Sunday, February 6, 2011


Thoughts on the seminar on Wednesday, 26 January: with Edward Kessler discussing Translation and Interpretation:

There are ten of us in the program but only five who study in the classroom.  Three of the five of us graduated from BYU.  Though it feels more familiar this way, there are disadvantages to having three of us from the same religious background and scriptural experience. 

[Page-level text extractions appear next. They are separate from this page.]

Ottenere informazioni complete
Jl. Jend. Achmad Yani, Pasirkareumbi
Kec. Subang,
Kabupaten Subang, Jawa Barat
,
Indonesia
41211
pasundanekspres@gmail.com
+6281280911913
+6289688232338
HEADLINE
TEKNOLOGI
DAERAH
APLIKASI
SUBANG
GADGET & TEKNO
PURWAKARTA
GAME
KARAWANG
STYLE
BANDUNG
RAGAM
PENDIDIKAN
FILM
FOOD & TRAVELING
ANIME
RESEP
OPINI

For example: the other day Kathryn, Courtney and I were the only ones in class as the other two were unwell.  We were discussing the difficulties of translation and the extent to which interpretation affects translation.   We were given various translations to compare with the original text and asked to identify specific theologies held by the translators.  The text was Gen 8:21: “And the Lord smelt the grateful odour.”  The Targum Onkelos (Aramaic translation done in the first or second century BC) translated this text as “And the Lord received with grace their offering.”  My thought was that the translators were worried about their audience understanding the meaning of the original text; one would have to know it was the smoke that was being offered as a sacrifice.  “Receiving their offering” helps clarify for those who might not understand the Lord “smelling the odour.”  Courtney and Kathryn  had thought something similar. 

Our lecturer did some “umming and arring” (as they say here) and after some talking around it a bit more, he twitched in slight frustration and told us the answer he’d been looking for: anthropomorphism.  The translators didn’t believe in an anthropomorphic (human) God.  It was the smelling that was the problem – to these people smelling was a base human sense and couldn’t be imposed on a high, great and glorious God.  I almost started laughing – three Mormons alone in a classroom and we were supposed to recognize the theological difficulty of scriptural “personification” of a non-human God.  I can safely say that had we sat in that classroom all day long staring at that verse, none of us would have considered it.  [I should note, the point was not to teach or inform us that God is or isn’t anthropomorphic.  We were only supposed to recognize the theological position of the translators.]